*WHAT NEEDS TO BE DONE*
From the top of the entries, reproduce each line exactly, stopping after the line that contains "focal_mm: 14". Omit pictures.

Lens and sensor metadata:
-=-=-=-=-

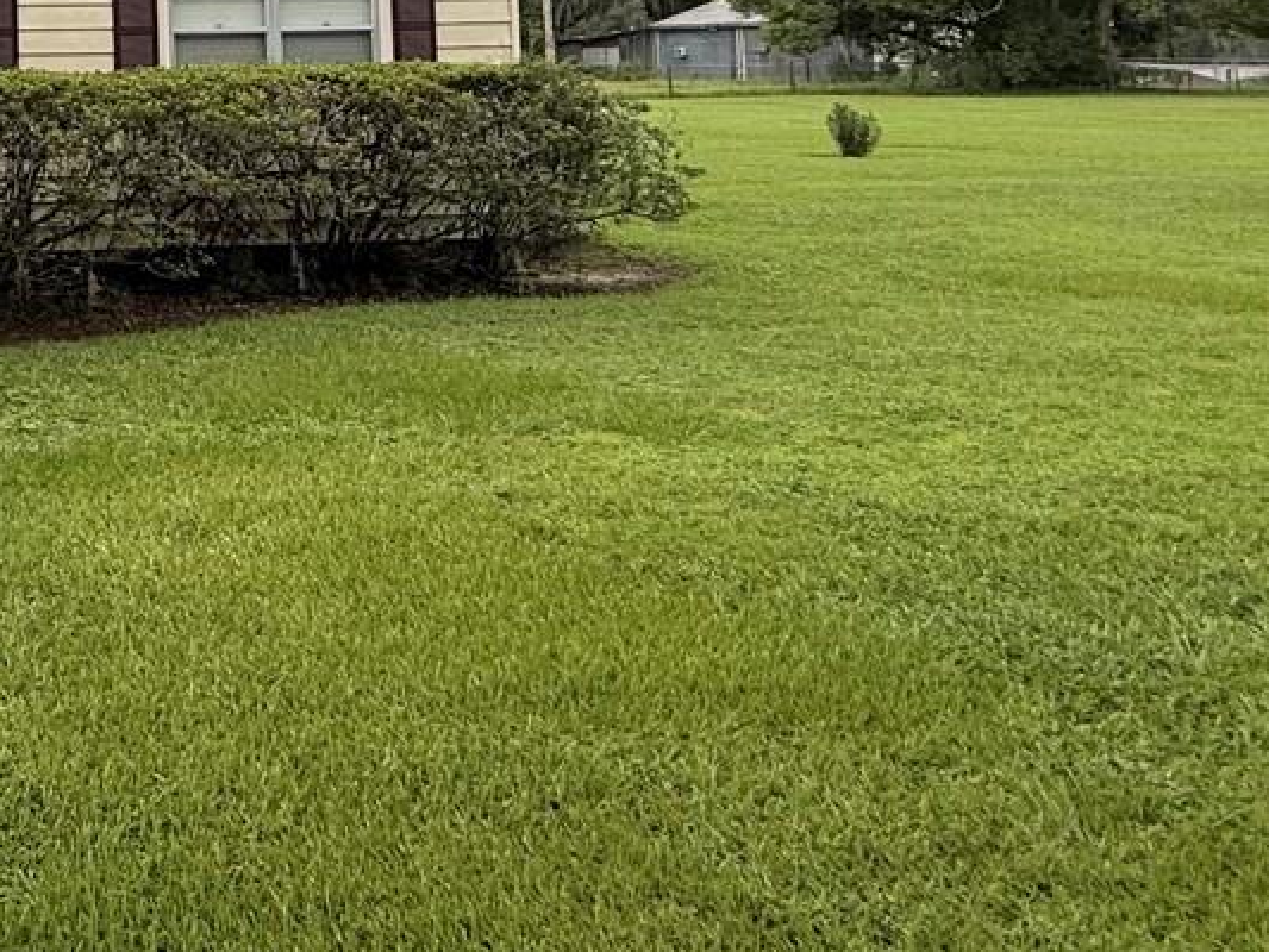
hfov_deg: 33.3
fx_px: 1540
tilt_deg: +2.1
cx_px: -369
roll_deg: +0.5
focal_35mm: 42
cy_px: 7
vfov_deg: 31.8
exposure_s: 1/482
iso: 50
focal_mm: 2.22
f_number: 2.2
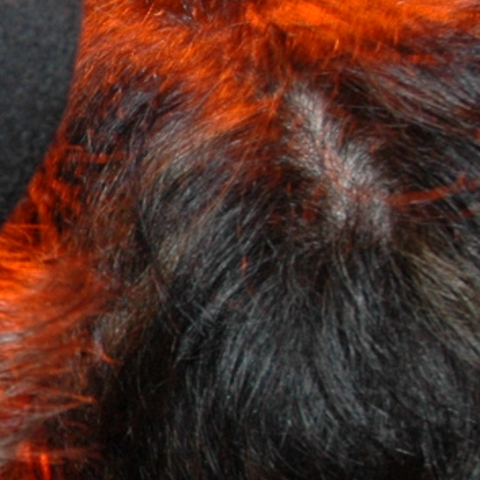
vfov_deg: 9.8
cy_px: 358
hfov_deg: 9.1
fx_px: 2792
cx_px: -532
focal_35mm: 178
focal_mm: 22
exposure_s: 1/60
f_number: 5
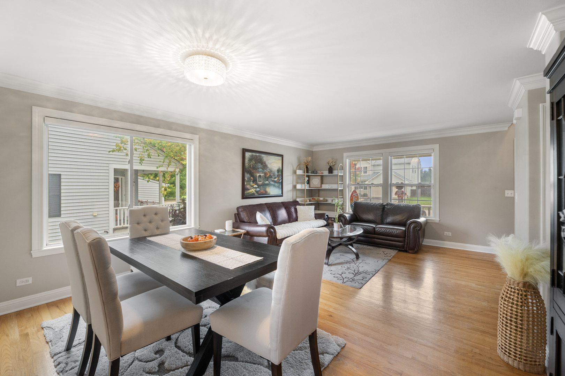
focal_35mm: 14
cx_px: 282
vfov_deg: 81.2
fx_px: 220
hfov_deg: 104.3
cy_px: 188
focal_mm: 14
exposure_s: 1/200
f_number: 9
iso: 1000
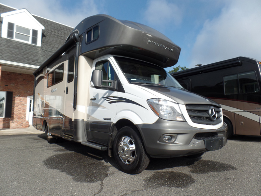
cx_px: 130
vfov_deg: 58.9
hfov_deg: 73.9
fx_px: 173
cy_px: 98
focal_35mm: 23
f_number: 3.2
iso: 80
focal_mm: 4.1
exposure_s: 1/1000
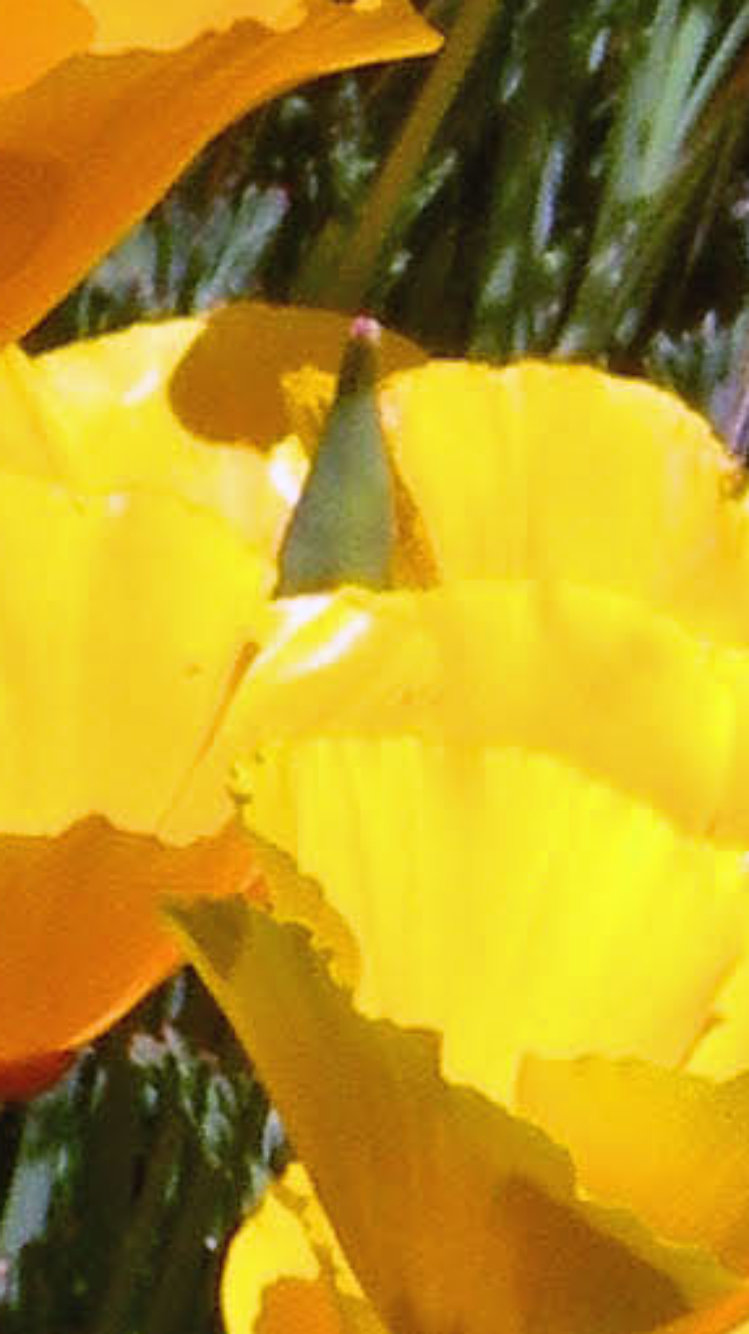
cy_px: 1311
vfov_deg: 3.2
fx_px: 24214
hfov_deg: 1.8
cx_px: 1655
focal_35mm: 685
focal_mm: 18.9
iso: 80
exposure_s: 1/200
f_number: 8
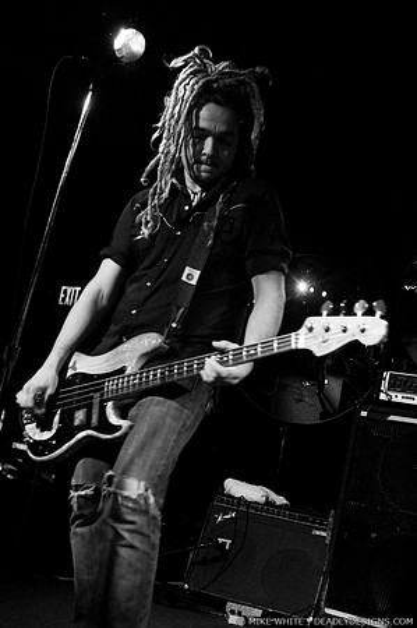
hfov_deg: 25.7
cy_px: 314
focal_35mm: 52
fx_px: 914
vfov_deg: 37.9
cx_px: 208
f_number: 3.2
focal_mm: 35
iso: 800
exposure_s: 1/40
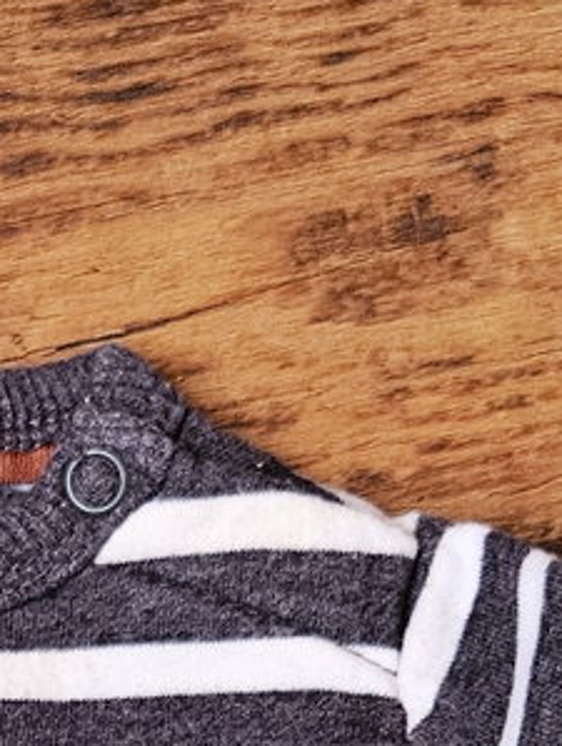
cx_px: -137
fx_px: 2743
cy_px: 1121
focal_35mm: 127
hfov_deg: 11.4
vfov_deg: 14.5
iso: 500
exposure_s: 1/100
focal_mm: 5.4
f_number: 1.8
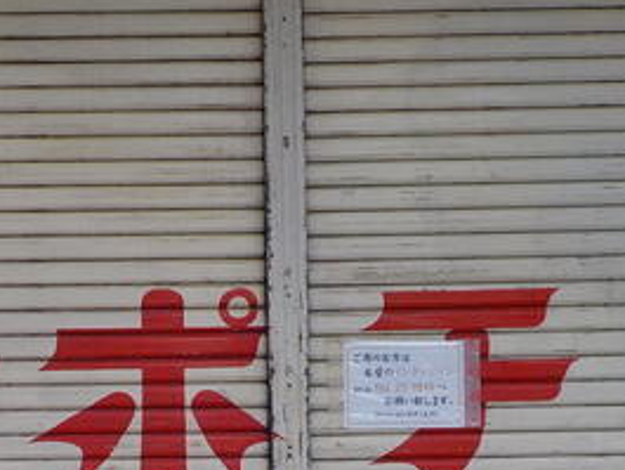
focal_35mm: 68
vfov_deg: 20.8
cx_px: -9
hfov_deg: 26.9
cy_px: 487
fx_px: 1228
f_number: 3.3
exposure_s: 1/80
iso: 125
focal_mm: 4.1
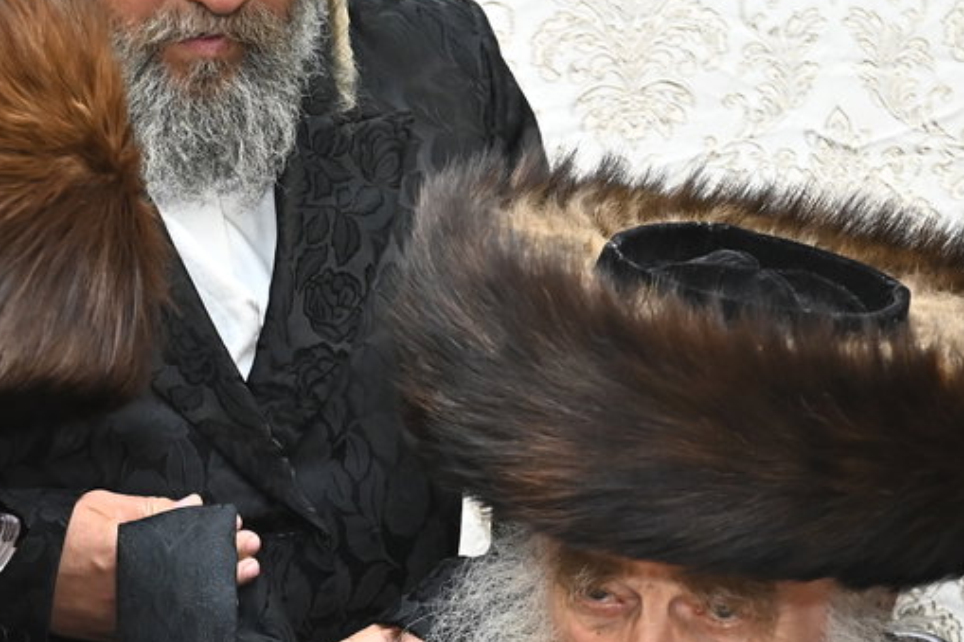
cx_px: 447
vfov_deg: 9.5
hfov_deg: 14.4
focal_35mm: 143
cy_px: 597
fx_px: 3828
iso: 2000
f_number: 5.6
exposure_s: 1/200
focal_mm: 52
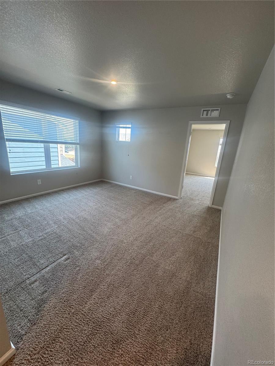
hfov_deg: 85.7
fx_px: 148
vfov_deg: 102.1
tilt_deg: -14.8
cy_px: 183
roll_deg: -4.1
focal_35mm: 14
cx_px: 138
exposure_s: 1/120
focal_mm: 2.22
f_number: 2.2
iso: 250
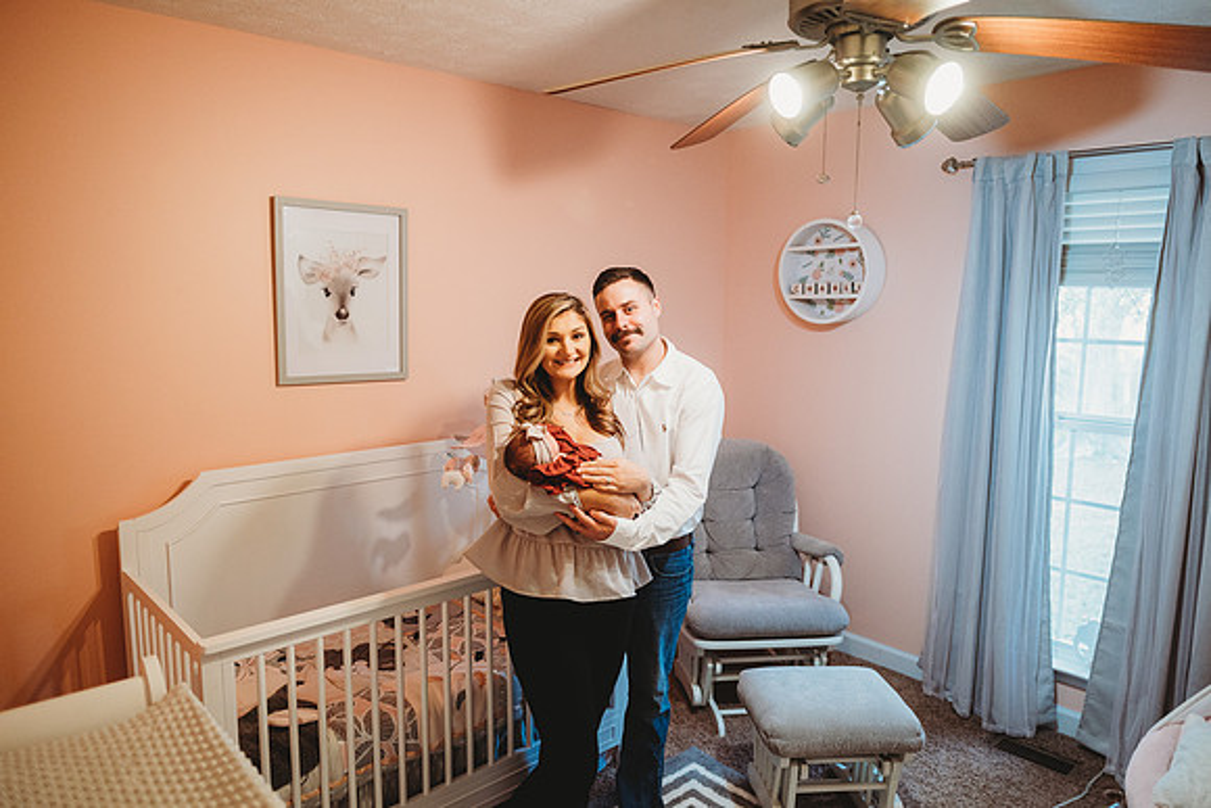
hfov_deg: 73.7
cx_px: 606
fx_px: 807
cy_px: 404
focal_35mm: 24
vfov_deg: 53.2
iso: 1250
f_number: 1.8
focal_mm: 24
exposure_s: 1/160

-=-=-=-=-

*FINISHED TASK*
hfov_deg: 33.3
fx_px: 1540
tilt_deg: +2.1
cx_px: -369
roll_deg: +0.5
focal_35mm: 42
cy_px: 7
vfov_deg: 31.8
exposure_s: 1/482
iso: 50
focal_mm: 2.22
f_number: 2.2
vfov_deg: 9.8
cy_px: 358
hfov_deg: 9.1
fx_px: 2792
cx_px: -532
focal_35mm: 178
focal_mm: 22
exposure_s: 1/60
f_number: 5
focal_35mm: 14
cx_px: 282
vfov_deg: 81.2
fx_px: 220
hfov_deg: 104.3
cy_px: 188
focal_mm: 14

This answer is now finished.